30 September 2019

Ultrasound of gene expression

The activity of genes in a living organism can be detected using ultrasound

Polit.roo

Mikhail Shapiro, a professor at the California Institute of Technology, and his colleagues have developed a fundamentally new method for detecting gene expression in a living organism.

The full text of the preprint of the article Ultrasound Imaging of Gene Expression in Mammalian Cells can be read on the bioRxiv – VM website.

In order to find out when a particular gene is turned on or off, researchers usually attach another one to the gene they are interested in – the so-called reporter gene. This role is played by genes whose activity is convenient to register, for example, the genes of green fluorescent protein or luciferase, which cause a characteristic glow. But such methods work well in cell culture and much worse in a living organism, since it is difficult to track fluorescence in internal organs.

Mikhail Shapiro and his colleagues have proposed a new reporter gene whose activity in the tissues of the body is easily tracked by conventional ultrasound examination. The researchers borrowed the necessary gene from bacteria, which differ in their ability to produce small air bubbles inside a bacterial cell ("gas vesicles"). Back in 2014, Shapiro's laboratory found that these bubbles are easily detected by ultrasound.
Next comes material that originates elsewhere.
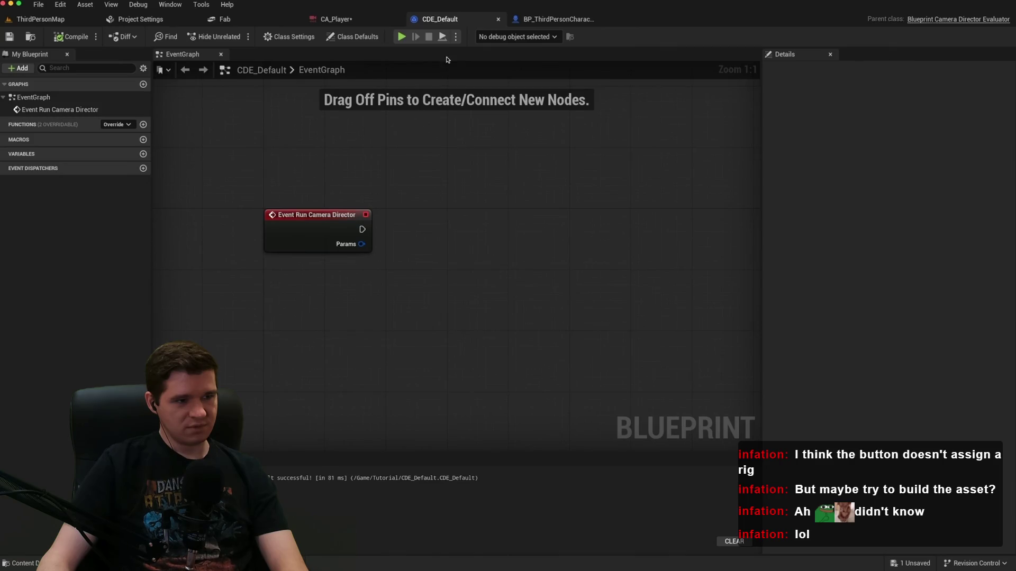
{"action": "left_click_drag", "start_coordinate": [412, 218], "coordinate": [340, 194]}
Now scientists have managed to make mammalian cells synthesize the same vesicles.

This was not an easy task, since nine genes are responsible for this work in bacteria, and most importantly, the mechanisms of information transfer from DNA to RNA and further protein synthesis in mammals (as in other eukaryotes) and bacteria differ significantly. If you simply transplant bacterial genes into the DNA of a cell, it will not be able to use them. "The translation mechanism is very different in the two types of cells," says one of the authors of the study, Arash Farhadi. "One of the biggest differences is that bacterial DNA often has many genes that are transcribed into one common RNA fragment, and it is then translated into all the corresponding proteins, whereas in eukaryotes each gene is usually on its own." Researchers were able to make bacterial DNA work in mammalian cells by using a mechanism that viruses use to insert their genome into the cell nucleus.
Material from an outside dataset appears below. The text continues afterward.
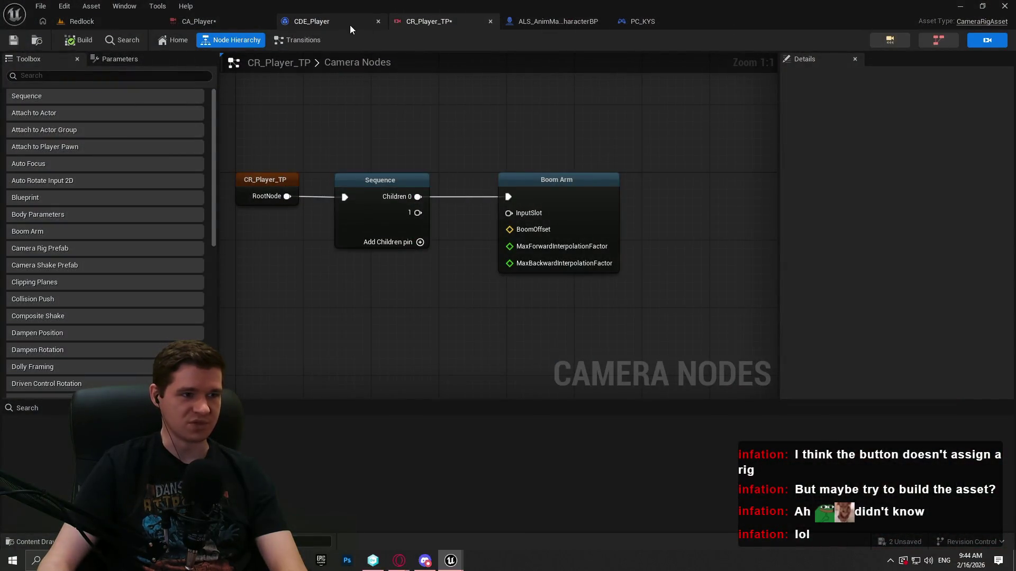
{"action": "left_click", "coordinate": [350, 24]}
But even after the bacterial DNA started working in the cells and the synthesis of the necessary proteins started, air bubbles did not arise. As it turned out, it is not enough to have the right proteins for this, it is also necessary that these proteins are produced in the right ratio. "The correct ratios of proteins are programmed in clusters of bacterial genes, but when we put them in mammalian cells, we have to figure out what these ratios should be and how to get mammalian cells to produce these proteins correctly," says Farhadi. This task required several years of work.

Ultrasound.jpg

Now the genes have worked properly, and nanobubbles filled with air really began to appear in the cells. They are detected by ultrasound, which can penetrate into the body, so the new reporter gene is applicable to study gene expression in neurons, cells of the immune system and other types of cells of the body, as well as in tumor cells. The researchers hope that in the future their method will also be used by doctors to monitor the course of gene therapy in a patient.